In most people, our ability to focus up close decreases as we age into our forties and beyond. This can be corrected with prescription reading glasses or bifocals.

What is the difference between an ophthalmologist and an optometrist?

An ophthalmologist (MD) has a medical degree and is licensed to practice medicine and perform eye surgery. An ophthalmologist is qualified to diagnose and treat all eye diseases, perform surgery and prescribe and fit glasses and contact lenses.

An optometrist (OD) has a degree in optometry and is licensed to practice optometry. They are qualified to determine the need for glasses and contact lenses, order x-rays and lab tests and screen for some eye conditions. Unlike an ophthalmologist, an optometrist cannot perform surgical procedures.

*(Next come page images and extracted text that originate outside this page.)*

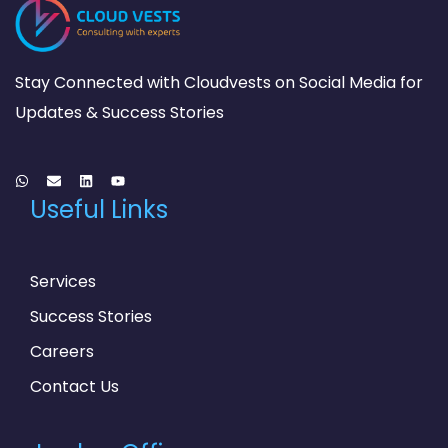
Stay Connected with Cloudvests on Social Media for
Updates & Success Stories
Useful Links
Services
Success Stories
Careers
Contact Us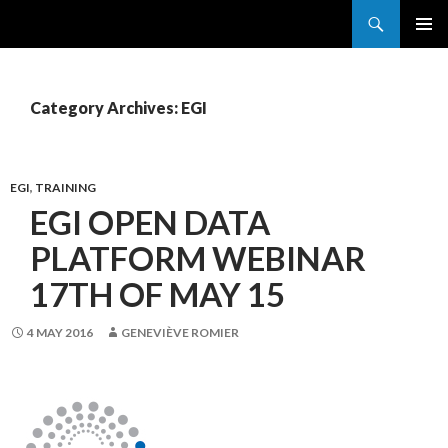
Search
France Grilles
SKIP
PRIMAR
TO
MENU
CONTENT
Category Archives: EGI
EGI
,
TRAINING
EGI OPEN DATA
PLATFORM WEBINAR
17TH OF MAY 15
4 MAY 2016
GENEVIÈVE ROMIER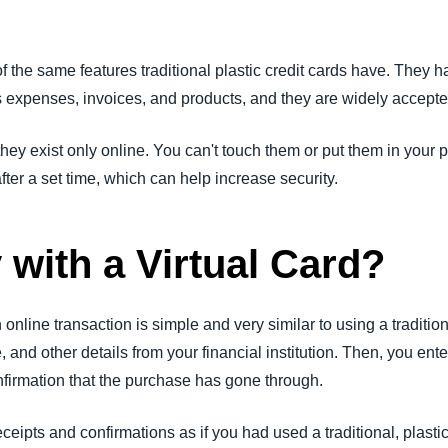
the same features traditional plastic credit cards have. They ha
s expenses, invoices, and products, and they are widely accept
they exist only online. You can't touch them or put them in your po
ter a set time, which can help increase security.
 with a Virtual Card?
 online transaction is simple and very similar to using a tradition
 and other details from your financial institution. Then, you ente
onfirmation that the purchase has gone through.
ceipts and confirmations as if you had used a traditional, plasti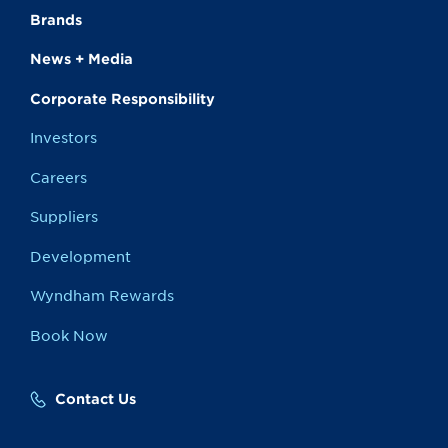
Brands
News + Media
Corporate Responsibility
Investors
Careers
Suppliers
Development
Wyndham Rewards
Book Now
Contact Us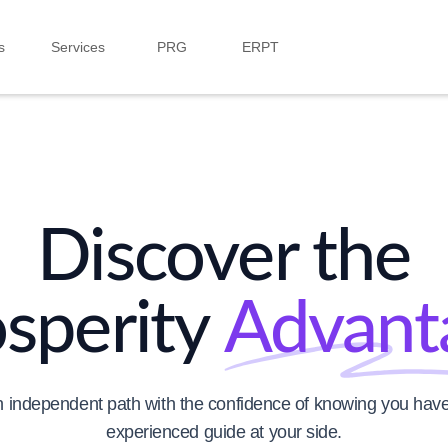
s
Services
PRG
ERPT
Discover the
osperity
Advant
 independent path with the confidence of knowing you have
experienced guide at your side.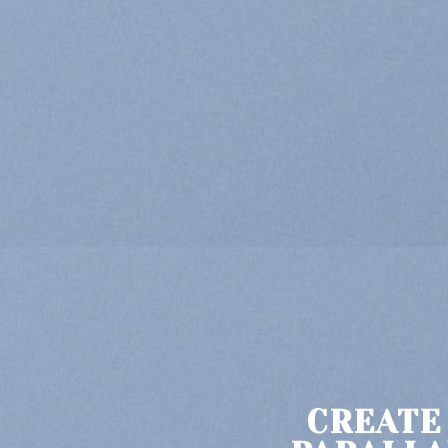
CREATE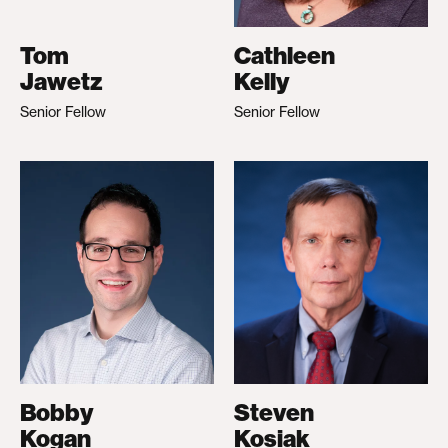
Tom
Cathleen
Jawetz
Kelly
Senior Fellow
Senior Fellow
Bobby
Steven
Kogan
Kosiak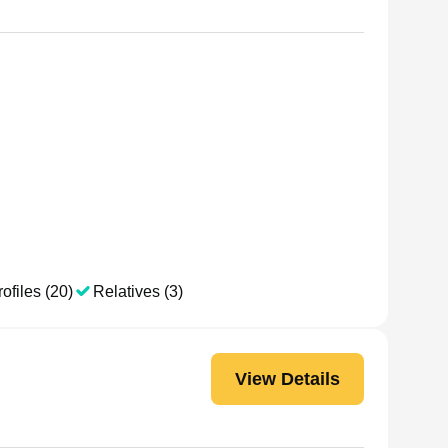
ofiles (20)
Relatives (3)
View Details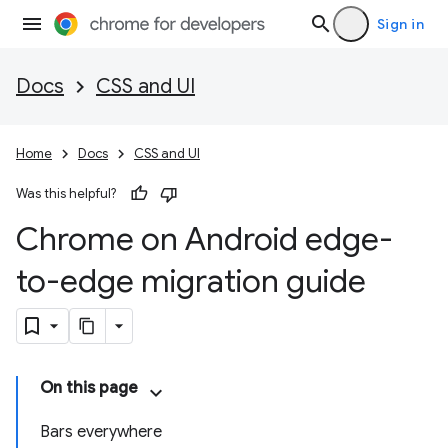
Sign in
Docs
CSS and UI
Home
Docs
CSS and UI
Was this helpful?
Chrome on Android edge-
to-edge migration guide
On this page
Bars everywhere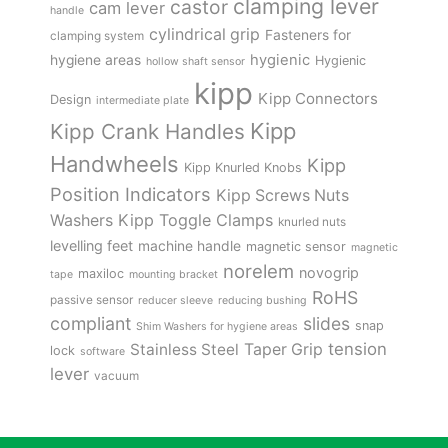
clamping lever
castor
cam lever
handle
cylindrical grip
Fasteners for
clamping system
hygienic
hygiene areas
Hygienic
hollow shaft sensor
kipp
Kipp Connectors
Design
intermediate plate
Kipp
Kipp Crank Handles
Handwheels
Kipp
Kipp Knurled Knobs
Position Indicators
Kipp Screws Nuts
Kipp Toggle Clamps
Washers
knurled nuts
levelling feet
machine handle
magnetic sensor
magnetic
norelem
novogrip
maxiloc
tape
mounting bracket
RoHS
passive sensor
reducer sleeve
reducing bushing
compliant
slides
snap
Shim Washers for hygiene areas
tension
Stainless Steel
Taper Grip
lock
software
lever
vacuum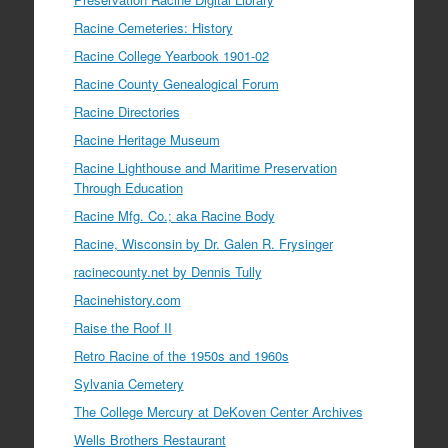
Racine Cemeteries: History
Racine College Yearbook 1901-02
Racine County Genealogical Forum
Racine Directories
Racine Heritage Museum
Racine Lighthouse and Maritime Preservation
Through Education
Racine Mfg. Co.; aka Racine Body
Racine, Wisconsin by Dr. Galen R. Frysinger
racinecounty.net by Dennis Tully
Racinehistory.com
Raise the Roof II
Retro Racine of the 1950s and 1960s
Sylvania Cemetery
The College Mercury at DeKoven Center Archives
Wells Brothers Restaurant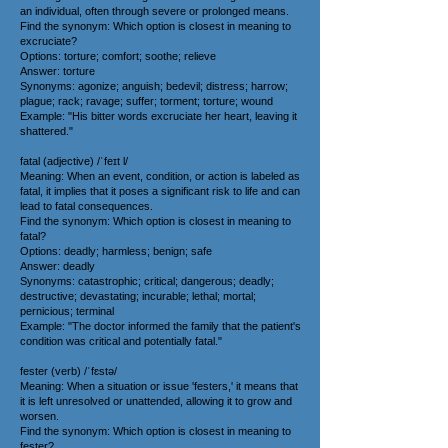
an individual, often through severe or prolonged means.
Find the synonym: Which option is closest in meaning to
excruciate?
Options: torture; comfort; soothe; relieve
Answer: torture
Synonyms: agonize; anguish; bedevil; distress; harrow;
plague; rack; ravage; suffer; torment; torture; wound
Example: "His bitter words excruciate her heart, leaving it
shattered."
fatal (adjective) /ˈfeɪt l/
Meaning: When an event, condition, or action is labeled as
fatal, it implies that it poses a significant risk to life and can
lead to fatal consequences.
Find the synonym: Which option is closest in meaning to
fatal?
Options: deadly; harmless; benign; safe
Answer: deadly
Synonyms: catastrophic; critical; dangerous; deadly;
destructive; devastating; incurable; lethal; mortal;
pernicious; terminal
Example: "The doctor informed the family that the patient's
condition was critical and potentially fatal."
fester (verb) /ˈfɛstə/
Meaning: When a situation or issue 'festers,' it means that
it is left unresolved or unattended, allowing it to grow and
worsen.
Find the synonym: Which option is closest in meaning to
fester?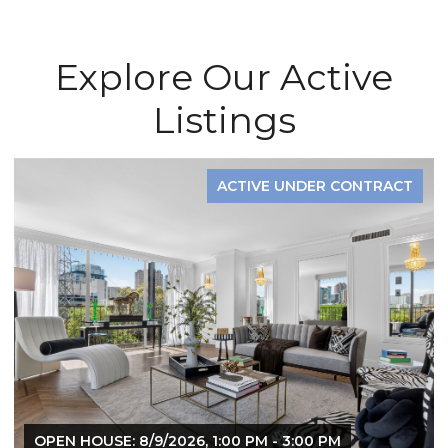
Explore Our Active
Listings
ACTIVE UNDER CONTRACT
OPEN HOUSE: 8/9/2026, 1:00 PM - 3:00 PM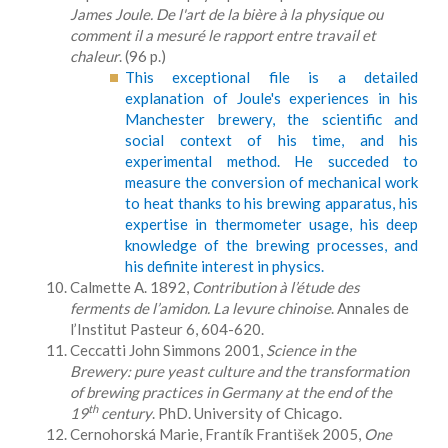
James Joule. De l'art de la bière à la physique ou
comment il a mesuré le rapport entre travail et
chaleur
. (96 p.)
This exceptional file is a detailed
explanation of Joule's experiences in his
Manchester brewery, the scientific and
social context of his time, and his
experimental method. He succeded to
measure the conversion of mechanical work
to heat thanks to his brewing apparatus, his
expertise in thermometer usage, his deep
knowledge of the brewing processes, and
his definite interest in physics.
Calmette A. 1892,
Contribution à l’étude des
ferments de l’amidon.
La levure chinoise
. Annales de
l’Institut Pasteur 6, 604-620.
Ceccatti John Simmons 2001,
Science in the
Brewery: pure yeast culture and the transformation
of brewing practices in Germany at the end of the
th
19
century
. PhD. University of Chicago.
Cernohorská Marie, Frantík František 2005,
One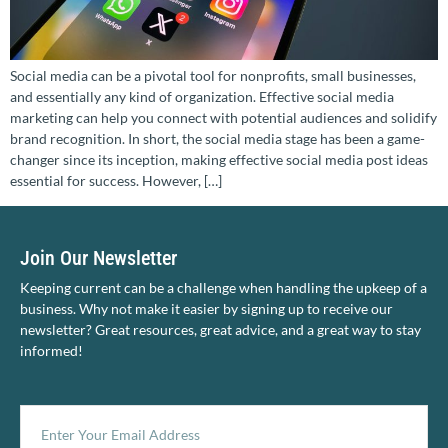
Social media can be a pivotal tool for nonprofits, small businesses,
and essentially any kind of organization. Effective social media
marketing can help you connect with potential audiences and solidify
brand recognition. In short, the social media stage has been a game-
changer since its inception, making effective social media post ideas
essential for success. However, […]
Join Our Newsletter
Keeping current can be a challenge when handling the upkeep of a
business. Why not make it easier by signing up to receive our
newsletter? Great resources, great advice, and a great way to stay
informed!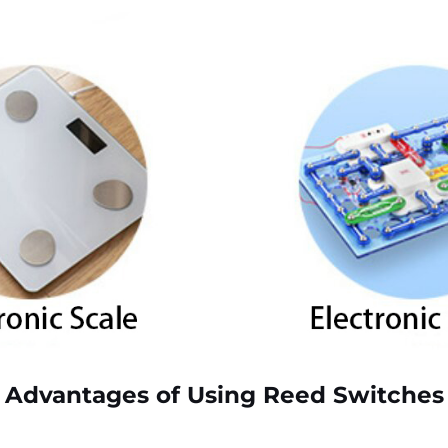
Advantages of Using Reed Switches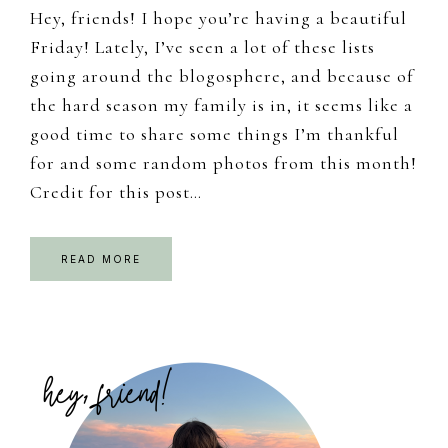
Hey, friends! I hope you’re having a beautiful
Friday! Lately, I’ve seen a lot of these lists
going around the blogosphere, and because of
the hard season my family is in, it seems like a
good time to share some things I’m thankful
for and some random photos from this month!
Credit for this post…
READ MORE
Primary
Sidebar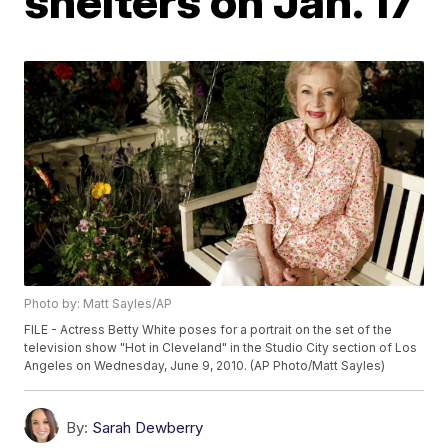
shelters on Jan. 17
Photo by: Matt Sayles/AP
FILE - Actress Betty White poses for a portrait on the set of the
television show "Hot in Cleveland" in the Studio City section of Los
Angeles on Wednesday, June 9, 2010. (AP Photo/Matt Sayles)
By:
Sarah Dewberry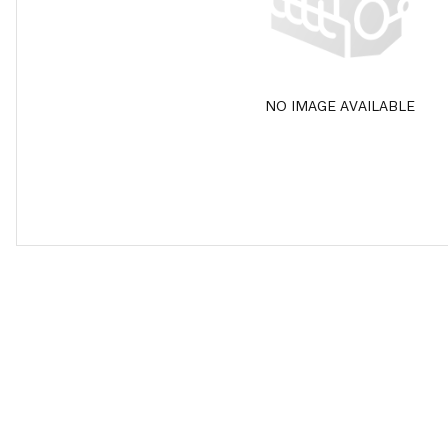
NO IMAGE AVAILABLE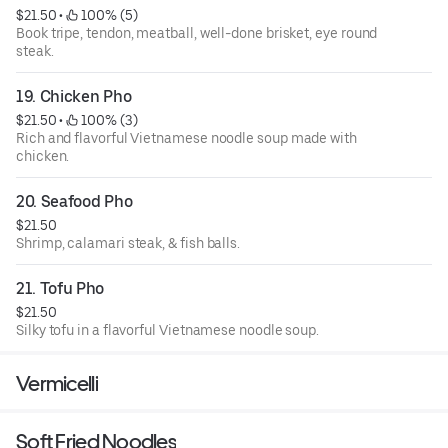
$21.50
 • 
 100% (5)
Book tripe, tendon, meatball, well-done brisket, eye round
steak.
19. Chicken Pho
$21.50
 • 
 100% (3)
Rich and flavorful Vietnamese noodle soup made with
chicken.
20. Seafood Pho
$21.50
Shrimp, calamari steak, & fish balls.
21. Tofu Pho
$21.50
Silky tofu in a flavorful Vietnamese noodle soup.
Vermicelli
Soft Fried Noodles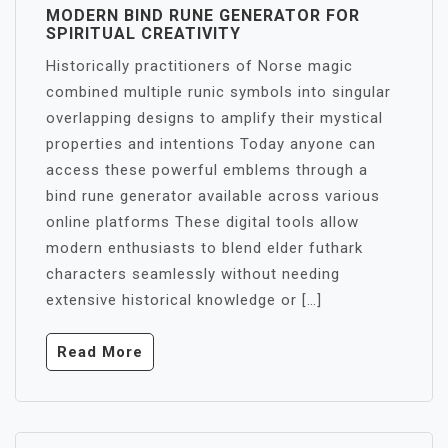
MODERN BIND RUNE GENERATOR FOR
SPIRITUAL CREATIVITY
Historically practitioners of Norse magic
combined multiple runic symbols into singular
overlapping designs to amplify their mystical
properties and intentions Today anyone can
access these powerful emblems through a
bind rune generator available across various
online platforms These digital tools allow
modern enthusiasts to blend elder futhark
characters seamlessly without needing
extensive historical knowledge or […]
Read More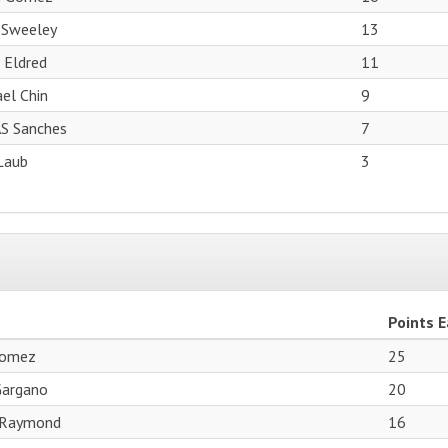
 Sweeley
13
 Eldred
11
el Chin
9
S Sanches
7
Laub
3
Points 
Gomez
25
Gargano
20
 Raymond
16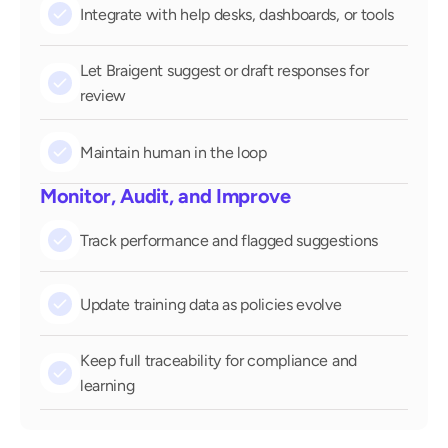
check
Integrate with help desks, dashboards, or tools
Let Braigent suggest or draft responses for 
check
review
check
Maintain human in the loop
Monitor, Audit, and Improve
check
Track performance and flagged suggestions
check
Update training data as policies evolve
Keep full traceability for compliance and 
check
learning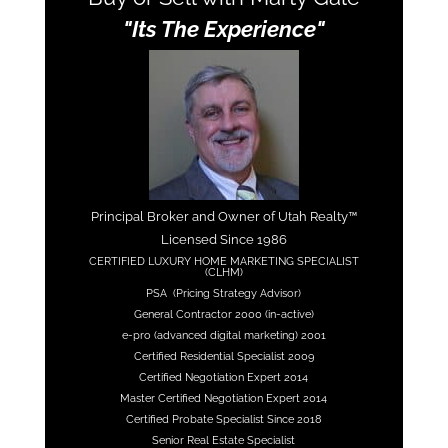
"Its The Experience"
Principal Broker and Owner of Utah Realty™
Licensed Since 1986
CERTIFIED LUXURY HOME MARKETING SPECIALIST
(CLHM)
PSA (Pricing Strategy Advisor)
General Contractor 2000 (in-active)
e-pro (advanced digital marketing) 2001
Certified Residential Specialist 2009
Certified Negotiation Expert 2014
Master Certified Negotiation Expert 2014
Certified Probate Specialist Since 2018
Senior Real Estate Specialist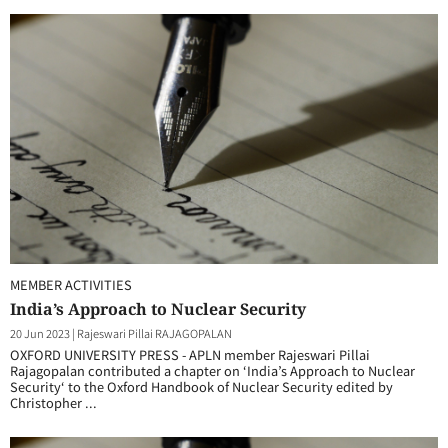
MEMBER ACTIVITIES
India’s Approach to Nuclear Security
20 Jun 2023
|
Rajeswari Pillai RAJAGOPALAN
OXFORD UNIVERSITY PRESS - APLN member Rajeswari Pillai
Rajagopalan contributed a chapter on ‘India’s Approach to Nuclear
Security‘ to the Oxford Handbook of Nuclear Security edited by
Christopher ...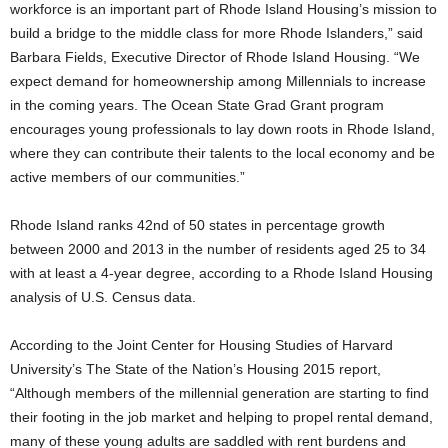
workforce is an important part of Rhode Island Housing’s mission to
build a bridge to the middle class for more Rhode Islanders,” said
Barbara Fields, Executive Director of Rhode Island Housing. “We
expect demand for homeownership among Millennials to increase
in the coming years. The Ocean State Grad Grant program
encourages young professionals to lay down roots in Rhode Island,
where they can contribute their talents to the local economy and be
active members of our communities.”
Rhode Island ranks 42nd of 50 states in percentage growth
between 2000 and 2013 in the number of residents aged 25 to 34
with at least a 4-year degree, according to a Rhode Island Housing
analysis of U.S. Census data.
According to the Joint Center for Housing Studies of Harvard
University’s The State of the Nation’s Housing 2015 report,
“Although members of the millennial generation are starting to find
their footing in the job market and helping to propel rental demand,
many of these young adults are saddled with rent burdens and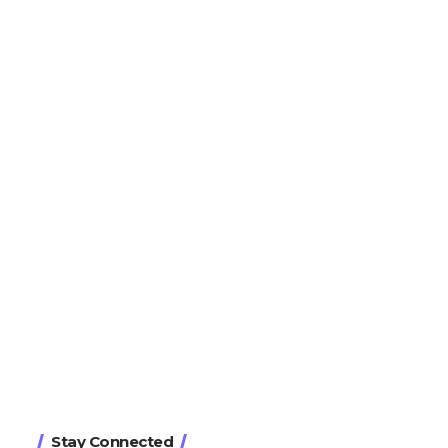
Stay Connected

When should my child’s eyes be examined?

Most physicians test vision as part of a child’s medical examination. They may refer a child to an ophthalmologist (a medical eye doctor) if there is any sign of an eye condition.

Can my child wear contact lenses during sports activities?

Yes, contact lenses provide excellent vision for most sports. However, they do not protect the eyes from injury. Therefore, contact lens wearers should use polycarbonate sports safety goggles or glasses when participating in sports.

Is it safe for me to clean my contact lenses with a homemade solution?

Using commercial saline solutions is the safest method of cleaning lenses.

How often do I need to get my prescription changed?

There is no predetermined schedule for changing glasses or contacts. However, we recommend having regular eye examinations.

I see fine. Do I still need an eye exam?

Regular eye exams are the only way to catch silent or asymptomatic diseases in their early stages, when they’re more easily managed or treated.